▶ **Records to process**:
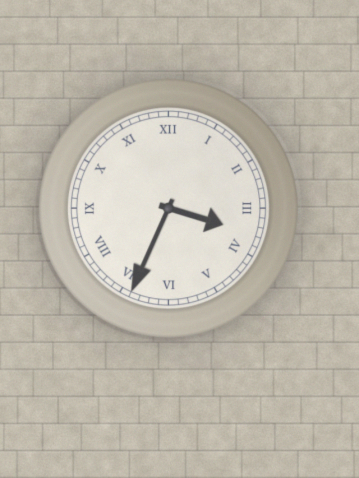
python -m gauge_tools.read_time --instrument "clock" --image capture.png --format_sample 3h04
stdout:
3h34
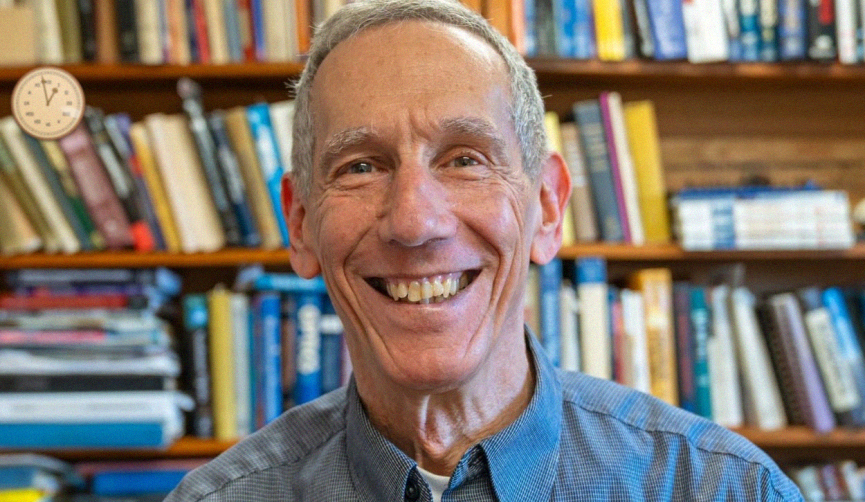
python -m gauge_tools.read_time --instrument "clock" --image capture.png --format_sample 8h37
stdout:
12h58
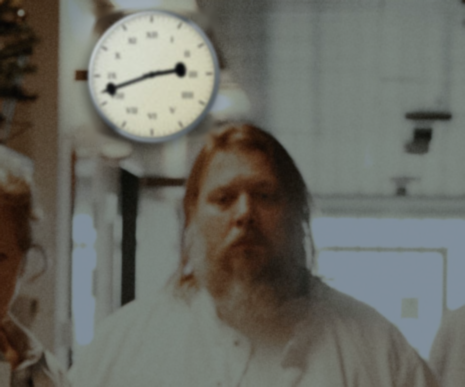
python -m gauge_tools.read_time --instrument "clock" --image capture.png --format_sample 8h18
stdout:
2h42
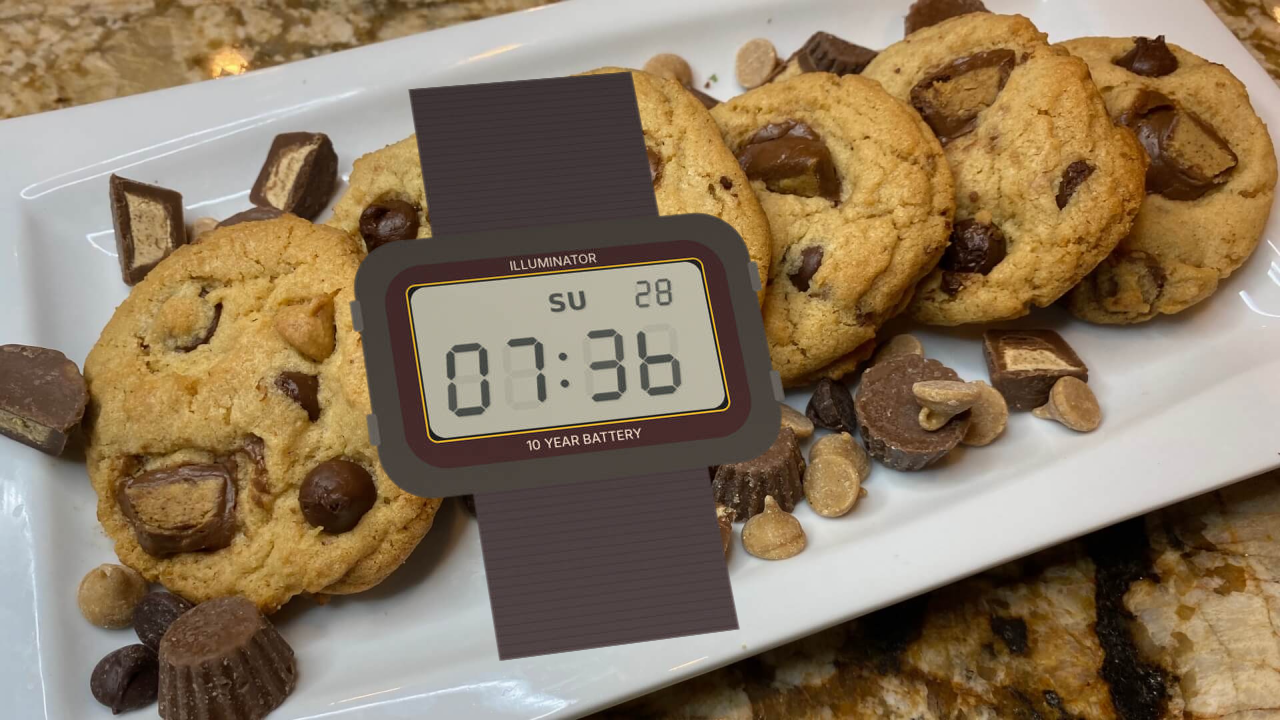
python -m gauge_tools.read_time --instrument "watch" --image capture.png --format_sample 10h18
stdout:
7h36
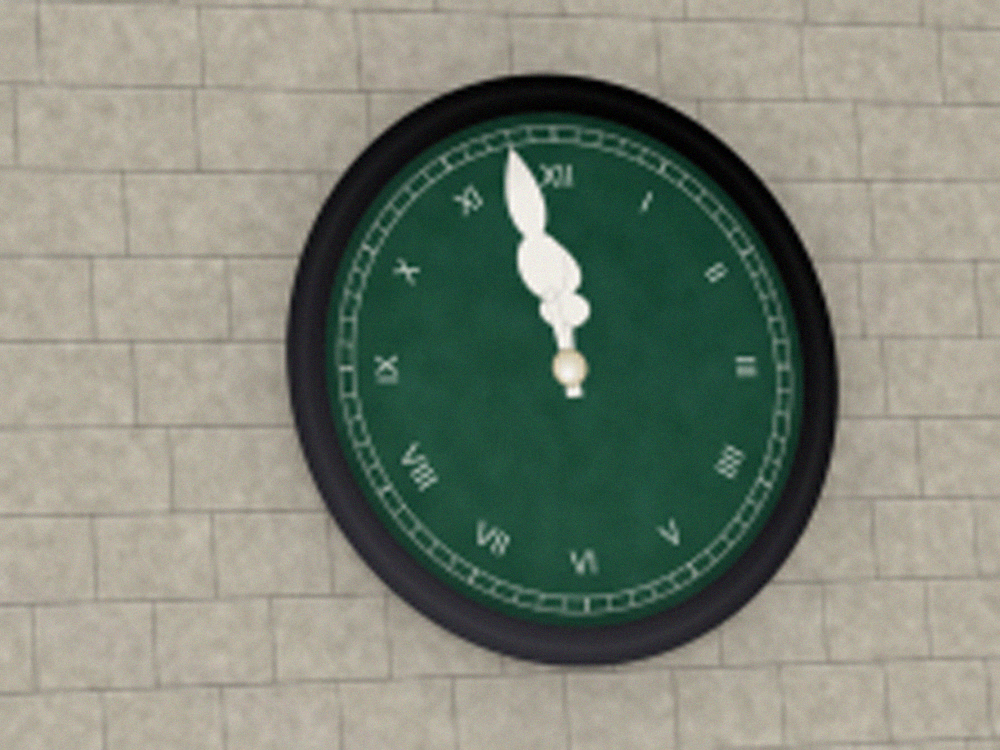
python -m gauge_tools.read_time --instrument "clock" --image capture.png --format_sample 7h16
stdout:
11h58
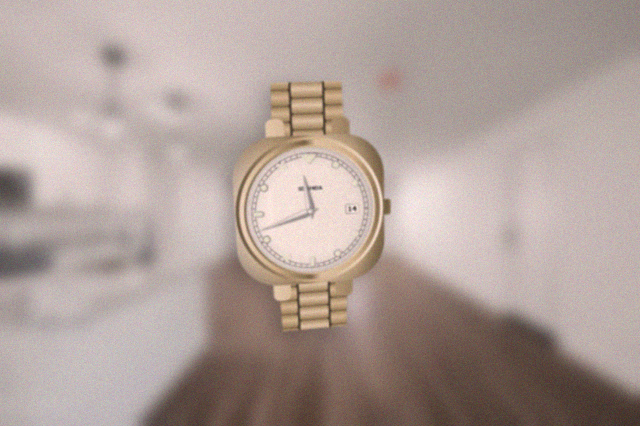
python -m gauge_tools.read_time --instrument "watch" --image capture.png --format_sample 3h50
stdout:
11h42
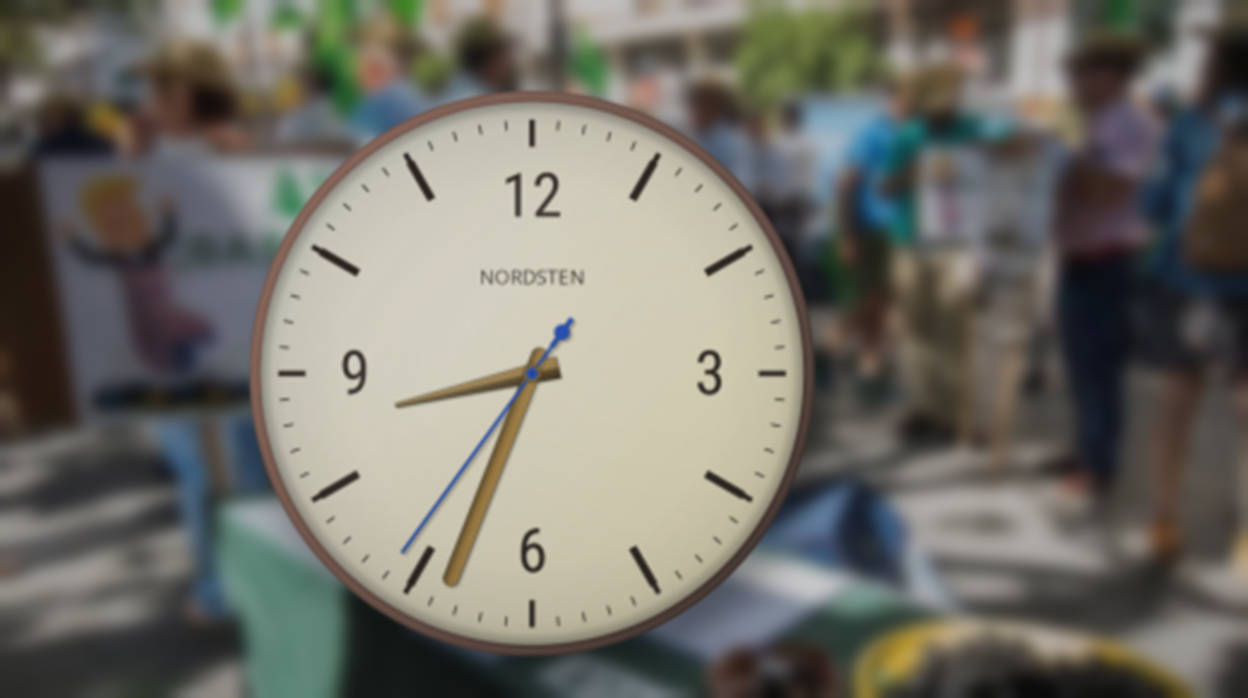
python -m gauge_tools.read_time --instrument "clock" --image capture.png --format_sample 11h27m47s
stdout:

▶ **Exercise directions**: Reproduce without changes the lines of the records from the one containing "capture.png --format_sample 3h50" through the final line of the records, inclusive, omitting the pictures.

▶ **Complete answer**:
python -m gauge_tools.read_time --instrument "watch" --image capture.png --format_sample 3h50
stdout:
11h42
python -m gauge_tools.read_time --instrument "clock" --image capture.png --format_sample 11h27m47s
stdout:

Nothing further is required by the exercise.